On a mission to retrieve some priceless information, Madi finds said information is actually in the brain of a pre-pubescent boy and things begin to go spectacularly wrong. The story combines cyberpunk with a sprawling road trip, some occasionally goofy humour and lashings of the old ultra-violence. Madi ( the book ) is the third part of a loose trilogy, the first two installments of which were Jones' movies Moon and Mute ( a lot of "m"s here... ) but, after finding he couldn't get funding for part three, Jones collaborated with Dracula, Motherfucker! author Alex de Campi to adapt the screenplay into a graphic novel. Reading the book you can really see how this would have played out as a movie, with some scenes screaming out for a huge budget which, luckily, isn't such an issue on the printed page. Jones had put the word out on Twitter that he was looking for artists and, sure enough, an enthusiastic gang of illustrators turned up to help realise the project. There's an eclectic mix here from the 2000 AD / indie Brit school ( Simon Bisley, Glenn Fabry, Dylan Teague ) to the Manga stylings of James Stokoe to the clear lines of Tonci Zonjic. The transitions between differing art styles can be jarring but there's some wonderful artwork on display here. De Campi & Jones' dialogue is often sparse but also witty with characters sharply delineated by their actions as much as their words. And, speaking of characters in action, here's a lovely sketch of Madi by the amazing Dylan Teague...

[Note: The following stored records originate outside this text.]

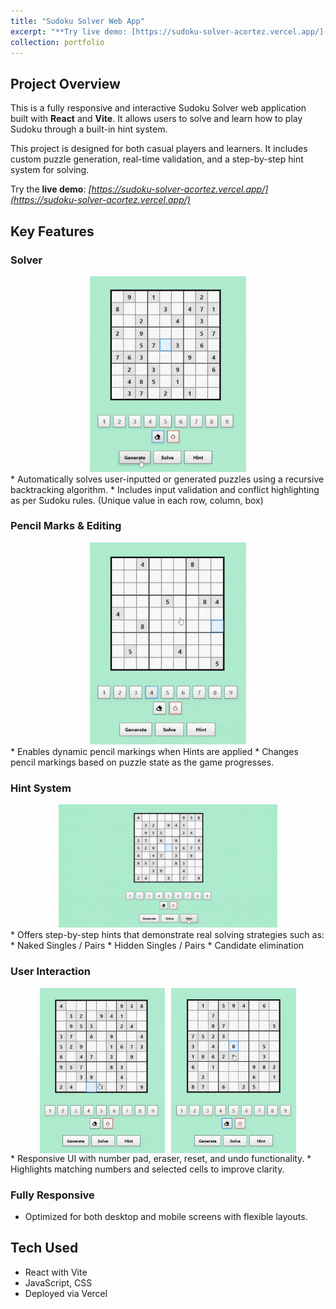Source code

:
 ```yaml
---
title: "Sudoku Solver Web App"
excerpt: "**Try live demo: [https://sudoku-solver-acortez.vercel.app/](https://sudoku-solver-acortez.vercel.app/)**<br />Fully responsive and interactive Sudoku Solver web application built with React and Vite. It allows users to generate or input a puzzle to learn Sudoku through a built-in hint system. [*repo*](https://github.com/acortez1003/sudoku-solver)<br /><img src='/images/sudoku_solver.png' style='display: block; margin: 0 auto; max-width: 100%; width: 300px; height: auto;'>"
collection: portfolio
---
```


## Project Overview
This is a fully responsive and interactive Sudoku Solver web application built with **React** and **Vite**. It allows users to solve and learn how to play Sudoku through a built-in hint system.

This project is designed for both casual players and learners. It includes custom puzzle generation, real-time validation, and a step-by-step hint system for solving.

Try the **live demo**: _[https://sudoku-solver-acortez.vercel.app/](https://sudoku-solver-acortez.vercel.app/)_

## Key Features

### Solver
<div style="text-align: center;">
  <img src='/images/sudoku_generate.gif' style="width: 250px; height: auto;" />
</div>
* Automatically solves user-inputted or generated puzzles using a recursive backtracking algorithm.
* Includes input validation and conflict highlighting as per Sudoku rules. (Unique value in each row, column, box)

### Pencil Marks & Editing
<div style="text-align: center;">
  <img src='/images/sudoku_conflict.gif' style="width: 250px; height: auto;" />
</div>
* Enables dynamic pencil markings when Hints are applied  
* Changes pencil markings based on puzzle state as the game progresses.

### Hint System
<div style="text-align: center;">
  <img src='/images/sudoku_hint.gif' style="width: 350px; height: auto;" />
</div>
* Offers step-by-step hints that demonstrate real solving strategies such as:
    * Naked Singles / Pairs
    * Hidden Singles / Pairs
    * Candidate elimination

### User Interaction
<div style="display: flex; justify-content: center; gap: 10px; flex-wrap: wrap;">
  <img src='/images/sudoku_match.gif' style="width: 200px; height: auto;" />
  <img src='/images/sudoku_erase.gif' style="width: 200px; height: auto;" />
</div>
* Responsive UI with number pad, eraser, reset, and undo functionality.  
* Highlights matching numbers and selected cells to improve clarity.

### Fully Responsive
* Optimized for both desktop and mobile screens with flexible layouts.

## Tech Used
* React with Vite
* JavaScript, CSS
* Deployed via Vercel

Madi: Once Upon A Time In The Future is a blast, a widescreen spectacular that's well worth a read if you can track it down  -  I believe there are copies out in the wild from Z2 Comics  -  and I'm so glad to have been part of the project in my own small, "give-us-yer-feckin'-money" kind of way. I'll leave you with some more Madi artwork from Duncan Fegredo:


Soundtrack: Hawkwind Live '79 by, er, Hawkwind ( have I got my finger on the pulse or what? )

2 comments:

Anonymous said...

Huh. Spooky - I was just listening to the latest Hawkbinge podcast, about Live '79, earlier.

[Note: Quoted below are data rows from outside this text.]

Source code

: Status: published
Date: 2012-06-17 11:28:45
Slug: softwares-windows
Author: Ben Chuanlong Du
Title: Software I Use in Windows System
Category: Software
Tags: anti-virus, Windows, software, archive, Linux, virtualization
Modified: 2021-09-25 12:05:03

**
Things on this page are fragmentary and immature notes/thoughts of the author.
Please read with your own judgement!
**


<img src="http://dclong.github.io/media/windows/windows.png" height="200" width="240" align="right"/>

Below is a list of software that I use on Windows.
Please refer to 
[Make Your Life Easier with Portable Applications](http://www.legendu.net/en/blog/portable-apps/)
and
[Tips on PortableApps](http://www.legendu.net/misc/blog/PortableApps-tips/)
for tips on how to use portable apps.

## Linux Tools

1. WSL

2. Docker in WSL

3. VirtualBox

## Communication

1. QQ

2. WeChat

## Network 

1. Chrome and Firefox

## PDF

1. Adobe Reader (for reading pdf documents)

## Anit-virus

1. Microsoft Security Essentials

Er, anyway, having blown my cool with that admission...
I saw some rather brilliant storyboards/artwork for 'Moon' by Glenn Fabry ages ago, but never got to see the film (and I think 'Mute' is only on Netflix?) so thanks for the pointer on this Simon.

-sean

cerebus660 said...

No problem, Sean. As the American Comedian Steven Wright used to say "It's a small world. But I wouldn't want to paint it."

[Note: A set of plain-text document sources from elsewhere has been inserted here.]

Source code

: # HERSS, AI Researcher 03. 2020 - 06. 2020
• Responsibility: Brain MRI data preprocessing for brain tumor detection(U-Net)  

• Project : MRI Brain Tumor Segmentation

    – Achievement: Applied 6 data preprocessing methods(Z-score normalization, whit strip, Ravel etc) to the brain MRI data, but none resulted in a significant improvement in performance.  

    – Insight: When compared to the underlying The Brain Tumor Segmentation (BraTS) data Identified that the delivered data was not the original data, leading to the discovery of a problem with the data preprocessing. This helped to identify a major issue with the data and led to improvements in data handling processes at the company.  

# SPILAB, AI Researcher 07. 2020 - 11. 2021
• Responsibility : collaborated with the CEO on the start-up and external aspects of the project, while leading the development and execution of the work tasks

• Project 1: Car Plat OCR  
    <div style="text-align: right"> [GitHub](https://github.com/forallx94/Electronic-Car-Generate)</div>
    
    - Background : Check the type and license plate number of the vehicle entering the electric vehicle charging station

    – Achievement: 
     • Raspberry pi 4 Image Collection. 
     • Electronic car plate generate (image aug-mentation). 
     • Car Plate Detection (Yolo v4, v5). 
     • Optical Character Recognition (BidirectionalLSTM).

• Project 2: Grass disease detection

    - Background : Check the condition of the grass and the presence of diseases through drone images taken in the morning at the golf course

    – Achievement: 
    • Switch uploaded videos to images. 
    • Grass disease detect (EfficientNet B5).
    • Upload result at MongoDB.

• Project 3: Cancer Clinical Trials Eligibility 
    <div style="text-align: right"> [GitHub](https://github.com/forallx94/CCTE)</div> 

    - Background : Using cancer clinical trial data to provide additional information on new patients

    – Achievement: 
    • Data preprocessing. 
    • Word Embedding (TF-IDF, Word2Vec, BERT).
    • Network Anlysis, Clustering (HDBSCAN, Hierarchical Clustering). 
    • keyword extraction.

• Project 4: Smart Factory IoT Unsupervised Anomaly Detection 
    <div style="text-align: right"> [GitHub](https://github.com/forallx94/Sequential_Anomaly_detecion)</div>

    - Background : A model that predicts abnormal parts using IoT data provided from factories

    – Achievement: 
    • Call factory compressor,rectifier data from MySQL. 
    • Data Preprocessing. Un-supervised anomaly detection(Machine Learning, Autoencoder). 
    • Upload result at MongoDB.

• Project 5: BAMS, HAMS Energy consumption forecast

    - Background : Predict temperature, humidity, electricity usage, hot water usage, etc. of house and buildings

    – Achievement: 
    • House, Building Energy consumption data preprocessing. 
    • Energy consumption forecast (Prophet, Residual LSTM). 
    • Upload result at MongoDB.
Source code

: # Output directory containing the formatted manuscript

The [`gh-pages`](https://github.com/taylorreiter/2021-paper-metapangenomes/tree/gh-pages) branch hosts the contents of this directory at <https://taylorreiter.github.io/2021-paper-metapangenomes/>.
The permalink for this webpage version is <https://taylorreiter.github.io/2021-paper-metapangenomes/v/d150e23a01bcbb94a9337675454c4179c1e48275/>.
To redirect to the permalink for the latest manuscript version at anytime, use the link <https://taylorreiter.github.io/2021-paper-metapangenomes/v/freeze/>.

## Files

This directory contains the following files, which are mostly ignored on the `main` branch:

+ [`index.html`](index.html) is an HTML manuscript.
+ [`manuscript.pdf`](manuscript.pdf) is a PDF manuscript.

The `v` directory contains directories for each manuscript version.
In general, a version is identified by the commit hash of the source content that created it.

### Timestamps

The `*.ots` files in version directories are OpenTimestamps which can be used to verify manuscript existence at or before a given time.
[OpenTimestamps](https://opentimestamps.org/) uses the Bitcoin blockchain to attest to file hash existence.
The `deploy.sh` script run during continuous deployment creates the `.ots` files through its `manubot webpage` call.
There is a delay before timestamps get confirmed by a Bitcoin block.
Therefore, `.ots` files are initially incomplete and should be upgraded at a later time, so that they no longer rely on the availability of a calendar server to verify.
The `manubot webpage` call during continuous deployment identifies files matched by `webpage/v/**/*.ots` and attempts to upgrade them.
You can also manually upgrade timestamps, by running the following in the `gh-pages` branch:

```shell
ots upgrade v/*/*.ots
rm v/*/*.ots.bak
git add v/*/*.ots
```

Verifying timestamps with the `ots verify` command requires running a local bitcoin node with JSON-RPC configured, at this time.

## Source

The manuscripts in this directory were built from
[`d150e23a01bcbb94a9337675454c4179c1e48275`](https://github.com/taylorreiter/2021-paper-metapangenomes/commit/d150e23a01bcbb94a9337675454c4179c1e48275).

Moon is definitely worth a look. It's a great little film with a wonderfully subtle and surprising performance by Sam Rockwell. It's not exactly laugh-a-minute though :-)
Unfortunately, I haven't seen Mute - the last time I checked Netflix it had gone. I think Jones' "trilogy" is only very loosely strung together so it would be very easy to read Madi without having seen the films first. And, as I blathered on about in my post, I highly recommend it.